The only matter now presented, which we have not previously considered, is the effect of Crim.P. 32(c) which provides in part, "A judgment of conviction shall consist of a recital of the plea, the verdict or findings, the sentence, and cost[s] if any are awarded against the defendant." Our Rules of Criminal Procedure were adopted in 1961. Our Habitual Criminal Act was adopted in 1945. It does not use the term "judgment of conviction," but rather refers to previous "conviction" and persons previously "convicted."

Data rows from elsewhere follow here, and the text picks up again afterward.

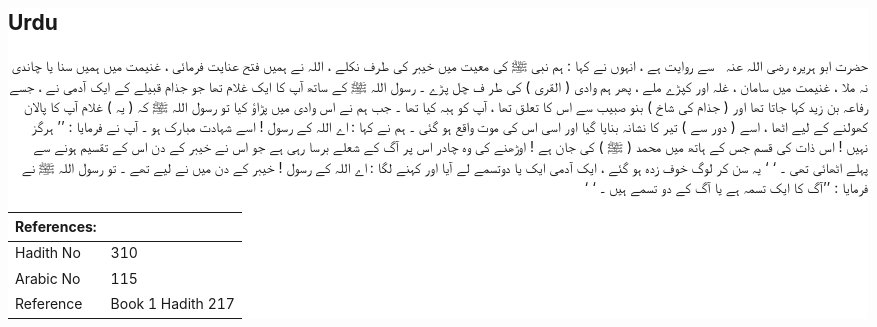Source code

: ## Urdu


<div dir="rtl" lang="ur" style={{fontSize:'larger',backgroundColor:'#f8f9fa',padding:20}}>
حضرت ابو ہریرہ ‌رضی ‌اللہ ‌عنہ ‌ ‌ سے روایت ہے ، انہوں نے کہا : ہم نبی ﷺ کی معیت میں خیبر کی طرف نکلے ، اللہ نے ہمیں فتح عنایت فرمائی ، غنیمت میں ہمیں سنا یا چاندی نہ ملا ، غنیمت میں سامان ، غلہ اور کپڑے ملے ، پھر ہم وادی ( القری ) کی طر ف چل پڑے ۔ رسول اللہ ﷺ کے ساتھ آپ کا ایک غلام تھا جو جذام قبیلے کے ایک آدمی نے ، جسے رفاعہ بن زید کہا جاتا تھا اور ( جذام کی شاخ ) بنو صبیب سے اس کا تعلق تھا ، آپ کو ہبہ کیا تھا ۔ جب ہم نے اس وادی میں پڑاؤ کیا تو رسول اللہ ﷺ کہ ( یہ ) غلام آپ کا پالان کھولنے کے لیے اٹھا ، اسے ( دور سے ) تیر کا نشانہ بنایا گیا اور اسی اس کی موت واقع ہو گئی ۔ ہم نے کہا : اے اللہ کے رسول ! اسے شہادت مبارک ہو ۔ آپ نے فرمایا : ’’ ہرگز نہیں ! اس ذات کی قسم جس کے ہاتھ میں محمد ( ﷺ ) کی جان ہے ! اوڑھنے کی وہ چادر اس پر آگ کے شعلے برسا رہی ہے جو اس نے خیبر کے دن اس کے تقسیم ہونے سے پہلے اٹھائی تھی ۔ ‘ ‘ یہ سن کر لوگ خوف زدہ ہو گئے ، ایک آدمی ایک یا دوتسمے لے آیا اور کہنے لگا : اے اللہ کے رسول ! خیبر کے دن میں نے لیے تھے ۔ تو رسول اللہ ﷺ نے فرمایا : ’’آگ کا ایک تسمہ ہے یا آگ کے دو تسمے ہیں ۔ ‘ ‘
</div>
<div style={{backgroundColor:'#f8f9fa',padding:20, marginBottom: 10}}><table> <thead> <tr> <th>References:</th> <th></th> </tr> </thead> <tbody><tr><td>Hadith No</td><td>310</td></tr><tr><td>Arabic No</td><td>115</td></tr><tr><td>Reference</td><td>Book 1 Hadith 217</td></tr></tbody></table></div>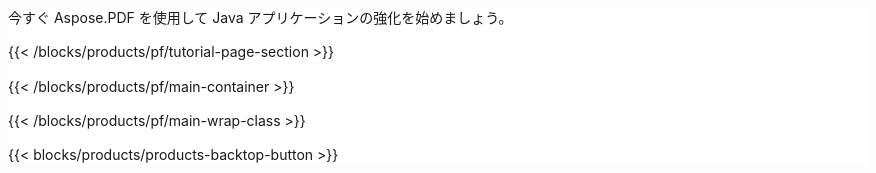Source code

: 今すぐ Aspose.PDF を使用して Java アプリケーションの強化を始めましょう。

{{< /blocks/products/pf/tutorial-page-section >}}

{{< /blocks/products/pf/main-container >}}

{{< /blocks/products/pf/main-wrap-class >}}

{{< blocks/products/products-backtop-button >}}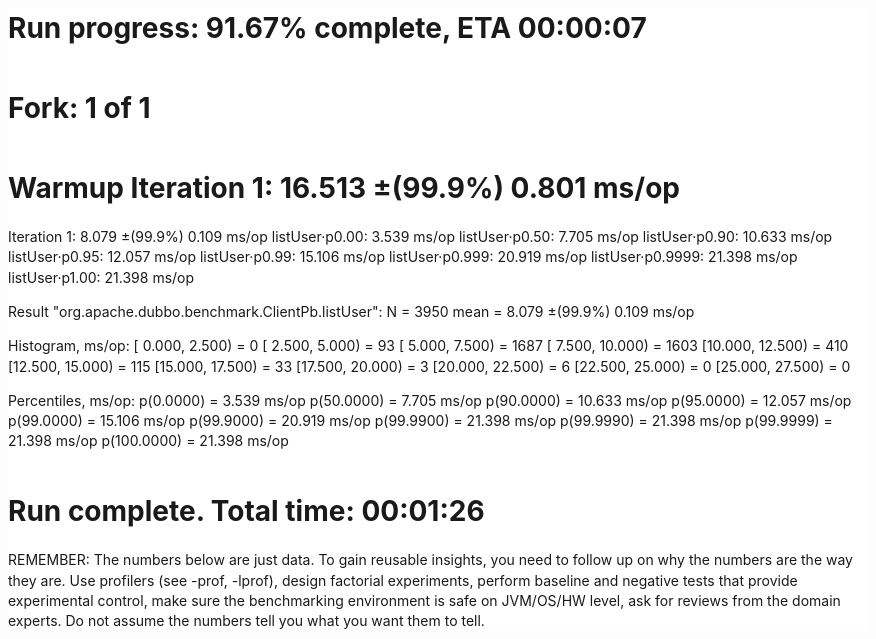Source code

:# Run progress: 91.67% complete, ETA 00:00:07
# Fork: 1 of 1
# Warmup Iteration   1: 16.513 ±(99.9%) 0.801 ms/op
Iteration   1: 8.079 ±(99.9%) 0.109 ms/op
                 listUser·p0.00:   3.539 ms/op
                 listUser·p0.50:   7.705 ms/op
                 listUser·p0.90:   10.633 ms/op
                 listUser·p0.95:   12.057 ms/op
                 listUser·p0.99:   15.106 ms/op
                 listUser·p0.999:  20.919 ms/op
                 listUser·p0.9999: 21.398 ms/op
                 listUser·p1.00:   21.398 ms/op



Result "org.apache.dubbo.benchmark.ClientPb.listUser":
  N = 3950
  mean =      8.079 ±(99.9%) 0.109 ms/op

  Histogram, ms/op:
    [ 0.000,  2.500) = 0 
    [ 2.500,  5.000) = 93 
    [ 5.000,  7.500) = 1687 
    [ 7.500, 10.000) = 1603 
    [10.000, 12.500) = 410 
    [12.500, 15.000) = 115 
    [15.000, 17.500) = 33 
    [17.500, 20.000) = 3 
    [20.000, 22.500) = 6 
    [22.500, 25.000) = 0 
    [25.000, 27.500) = 0 

  Percentiles, ms/op:
      p(0.0000) =      3.539 ms/op
     p(50.0000) =      7.705 ms/op
     p(90.0000) =     10.633 ms/op
     p(95.0000) =     12.057 ms/op
     p(99.0000) =     15.106 ms/op
     p(99.9000) =     20.919 ms/op
     p(99.9900) =     21.398 ms/op
     p(99.9990) =     21.398 ms/op
     p(99.9999) =     21.398 ms/op
    p(100.0000) =     21.398 ms/op


# Run complete. Total time: 00:01:26

REMEMBER: The numbers below are just data. To gain reusable insights, you need to follow up on
why the numbers are the way they are. Use profilers (see -prof, -lprof), design factorial
experiments, perform baseline and negative tests that provide experimental control, make sure
the benchmarking environment is safe on JVM/OS/HW level, ask for reviews from the domain experts.
Do not assume the numbers tell you what you want them to tell.
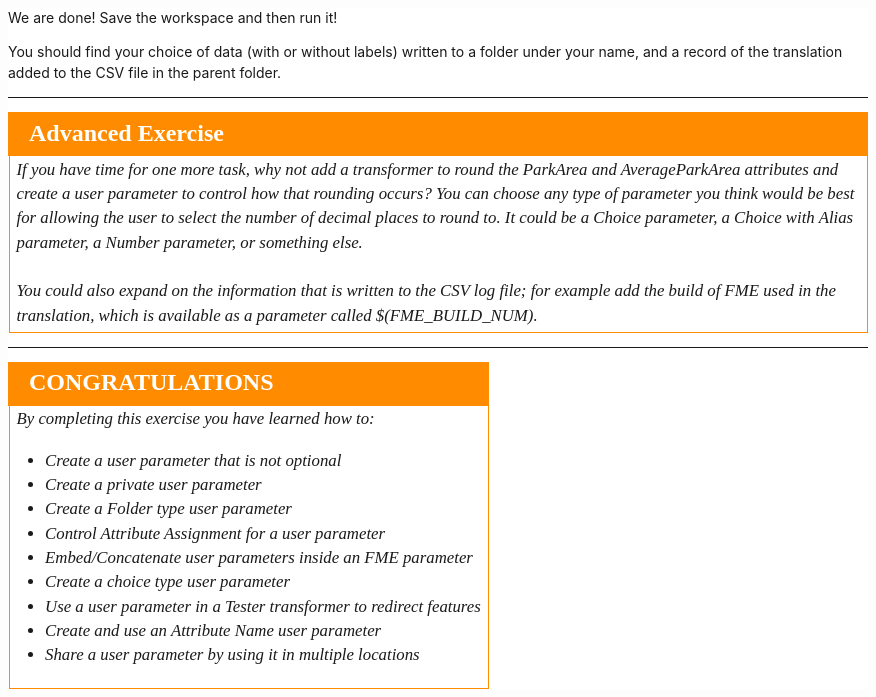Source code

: We are done! Save the workspace and then run it!

You should find your choice of data (with or without labels) written to a folder under your name, and a record of the translation added to the CSV file in the parent folder.

---



<table style="border-spacing: 0px">
<tr>
<td style="vertical-align:middle;background-color:darkorange;border: 2px solid darkorange">
<i class="fa fa-cogs fa-lg fa-pull-left fa-fw" style="color:white;padding-right: 12px;vertical-align:text-top"></i>
<span style="color:white;font-size:x-large;font-weight: bold;font-family:serif">Advanced Exercise</span>
</td>
</tr>

<tr>
<td style="border: 1px solid darkorange">
<span style="font-family:serif; font-style:italic; font-size:larger">
If you have time for one more task, why not add a transformer to round the ParkArea and AverageParkArea attributes and create a user parameter to control how that rounding occurs? You can choose any type of parameter you think would be best for allowing the user to select the number of decimal places to round to. It could be a Choice parameter, a Choice with Alias parameter, a Number parameter, or something else.
<br><br>You could also expand on the information that is written to the CSV log file; for example add the build  of FME used in the translation, which is available as a parameter called $(FME_BUILD_NUM).
</span>
</td>
</tr>
</table>

---



<table style="border-spacing: 0px">
<tr>
<td style="vertical-align:middle;background-color:darkorange;border: 2px solid darkorange">
<i class="fa fa-thumbs-o-up fa-lg fa-pull-left fa-fw" style="color:white;padding-right: 12px;vertical-align:text-top"></i>
<span style="color:white;font-size:x-large;font-weight: bold;font-family:serif">CONGRATULATIONS</span>
</td>
</tr>

<tr>
<td style="border: 1px solid darkorange">
<span style="font-family:serif; font-style:italic; font-size:larger">
By completing this exercise you have learned how to:
<ul><li>Create a user parameter that is not optional</li>
<li>Create a private user parameter</li>
<li>Create a Folder type user parameter</li>
<li>Control Attribute Assignment for a user parameter</li>
<li>Embed/Concatenate user parameters inside an FME parameter</li>
<li>Create a choice type user parameter</li>
<li>Use a user parameter in a Tester transformer to redirect features</li>
<li>Create and use an Attribute Name user parameter</li>
<li>Share a user parameter by using it in multiple locations</li></ul>
</span>
</td>
</tr>
</table>
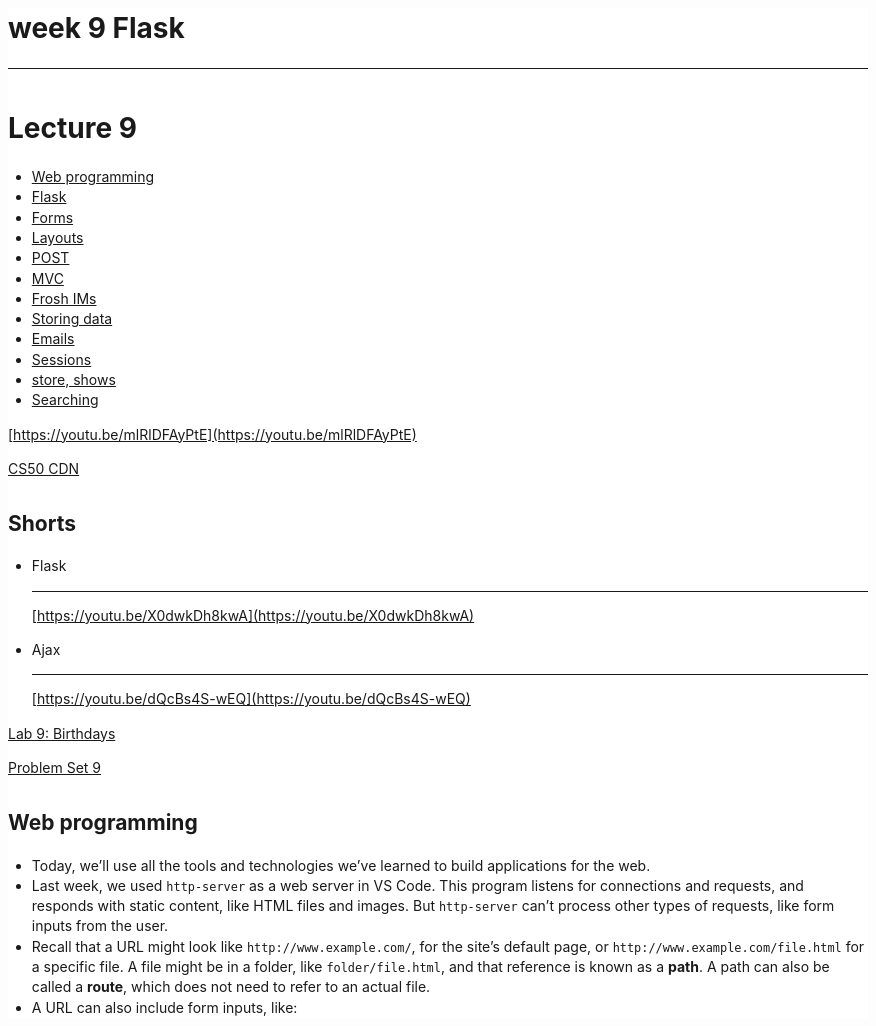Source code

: # week 9 Flask

---

# **Lecture 9**

- [Web programming](week%209%20Flask%20bc929bd167c8466f9ce2208bc0182787.md)
- [Flask](week%209%20Flask%20bc929bd167c8466f9ce2208bc0182787.md)
- [Forms](week%209%20Flask%20bc929bd167c8466f9ce2208bc0182787.md)
- [Layouts](week%209%20Flask%20bc929bd167c8466f9ce2208bc0182787.md)
- [POST](week%209%20Flask%20bc929bd167c8466f9ce2208bc0182787.md)
- [MVC](week%209%20Flask%20bc929bd167c8466f9ce2208bc0182787.md)
- [Frosh IMs](week%209%20Flask%20bc929bd167c8466f9ce2208bc0182787.md)
- [Storing data](week%209%20Flask%20bc929bd167c8466f9ce2208bc0182787.md)
- [Emails](week%209%20Flask%20bc929bd167c8466f9ce2208bc0182787.md)
- [Sessions](week%209%20Flask%20bc929bd167c8466f9ce2208bc0182787.md)
- [store, shows](week%209%20Flask%20bc929bd167c8466f9ce2208bc0182787.md)
- [Searching](week%209%20Flask%20bc929bd167c8466f9ce2208bc0182787.md)

[https://youtu.be/mlRlDFAyPtE](https://youtu.be/mlRlDFAyPtE)

[CS50 CDN](https://cdn.cs50.net/2021/fall/lectures/9/)

## Shorts

- Flask
    
    *****************************************************************************************************
    
    [https://youtu.be/X0dwkDh8kwA](https://youtu.be/X0dwkDh8kwA)
    
- Ajax
    
    *****************************************************************************************************
    
    [https://youtu.be/dQcBs4S-wEQ](https://youtu.be/dQcBs4S-wEQ)
    

[Lab 9: Birthdays ](week%209%20Flask%20bc929bd167c8466f9ce2208bc0182787/Lab%209%20Birthdays%2003a4d4575b87468aa01eff831b7c3e68.md)

[Problem Set 9](week%209%20Flask%20bc929bd167c8466f9ce2208bc0182787/Problem%20Set%209%201fb31aecc2ce4ff7a5aec5ef5b9794af.md)

## **Web programming**

- Today, we’ll use all the tools and technologies we’ve learned to build applications for the web.
- Last week, we used `http-server` as a web server in VS Code. This program listens for connections and requests, and responds with static content, like HTML files and images. But `http-server` can’t process other types of requests, like form inputs from the user.
- Recall that a URL might look like `http://www.example.com/`, for the site’s default page, or `http://www.example.com/file.html` for a specific file. A file might be in a folder, like `folder/file.html`, and that reference is known as a **path**. A path can also be called a **route**, which does not need to refer to an actual file.
- A URL can also include form inputs, like:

We, therefore, must determine the legislative intent in using the term. Since the rule definition of "judgment of conviction" was not in existence at the time the General Assembly adopted the Habitual Criminal Act, we are convinced that the legislature in employing the words "conviction" and "convicted" intended to use them in their popular sense, i. e., a verdict of guilty or a plea of guilty.

"In the restricted or technical legal sense in which it is sometimes used, the word `conviction' includes the status of being guilty of, and sentenced for, a criminal offense, whether that status is established after confession of guilt by a guilty plea or after determination by a jury verdict upon an assertion of innocence. Stated otherwise technically the word means the final consummation of the prosecution against the accused including the judgment or sentence rendered pursuant to an ascertainment of his guilt. "In its general and popular sense and frequently in its ordinary legal sense, the word `conviction' is used in the sense of establishment of guilt prior to and independently of judgment and sentence by a verdict of guilty or a plea of guilty. [Citing cases.]" State v. Hanna, 179 N.W.2d 503 (Iowa 1970).

The opinion written by Judge Miller as announced on April 12, 1971, is adhered to and the judgment of the trial court is affirmed.

DAY and HODGES, JJ., not participating.


[*] District Judge Robert Miller sitting under assignment by the Chief Justice under provisions of Article VI, Section 5(3) of the Constitution of Colorado.